Nutritional preconditioning by marine omega-3 fatty acids in patients with ST-segment elevation myocardial infarction: A METOCARD-CNIC trial substudy

Abstract

Background: Marine omega-3 eicosapentaenoic acid (EPA) is readily incorporated into cardiomyocyte membranes, partially displacing the omega-6 arachidonic acid (AA). Whereas AA is a substrate for pro-inflammatory eicosanoids, the release of EPA from cell membranes generates anti-inflammatory lipid mediators, contributing to the infarct-limiting effect observed experimental models. Clinical data are lacking.

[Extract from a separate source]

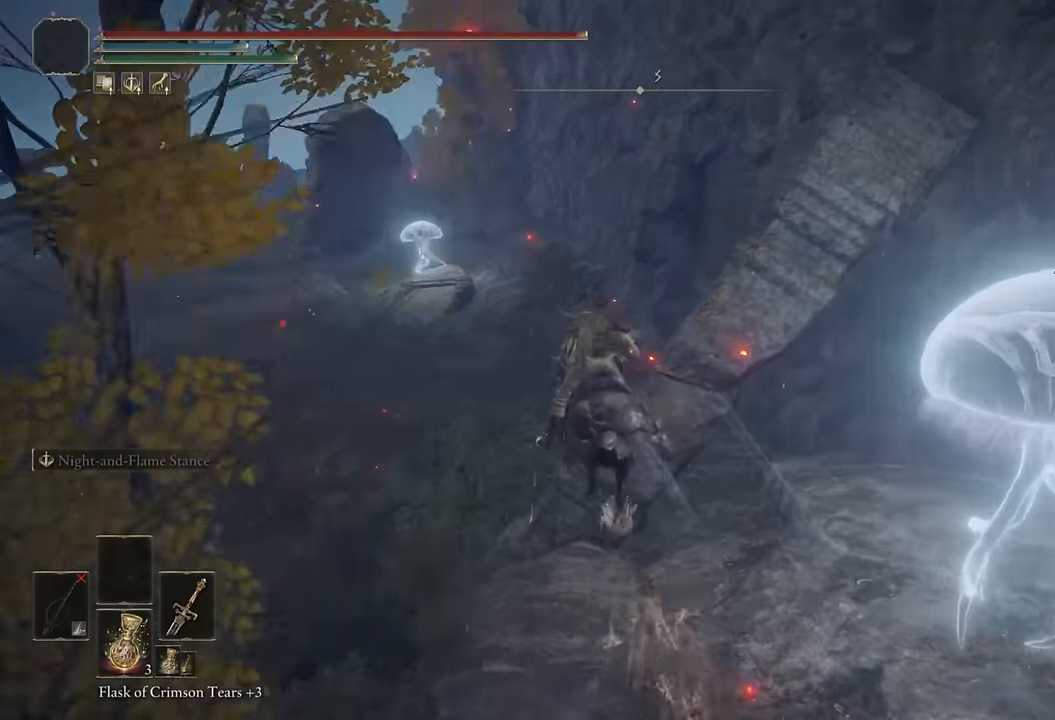
{"buttons": ["L3"], "left_stick": "up", "right_stick": "center", "events": [[17, "right_stick", "down-right"], [184, "right_stick", "center"], [284, "L3", "down"], [284, "right_stick", "down-right"], [384, "L3", "up"], [400, "right_stick", "center"], [467, "L3", "down"]]}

Methods: In this observational study conducted in 100 patients with a reperfused anterior ST-elevation myocardial infarction (STEMI), at hospital admission we quantified by gas-chromatography the red blood cell proportions of AA, EPA, and the AA:EPA ratio, a valid surrogate for cardiomyocyte membrane content. Patients underwent cardiac magnetic resonance imaging in the acute phase (one week post-STEMI), and at long-term (6 months) follow-up. Infarct size (delayed gadolinium enhancement) and cardiac function (left ventricular ejection fraction [LVEF]) were correlated with exposures of interest by multivariate regression analysis.

Results: AA:EPA ratio directly related to acute infarct size (coefficient [95% CI]: 6.19 [1.68 to 10.69], P = 0.008) and inversely to long-term LVEF (coefficient [95% CI]: − 4.02 [− 7.15 to − 0.89], P = 0.012). EPA inversely related to acute infarct size (coefficient [95% CI]: − 6.58; [− 11.46 to − 1.70]; P = 0.009), while a direct association with LVEF at follow-up (coefficient [95% CI]: 3.67 [0.25 to 7.08]; P = 0.036) was observed.

Conclusions: A low AA:EPA ratio in red blood cells at the time of STEMI is associated with smaller acute infarct size and preserved long-term ventricular function. Our results are consistent with prior work in experimental models and add to the notion of omega-3 fatty acids as a healthy fat.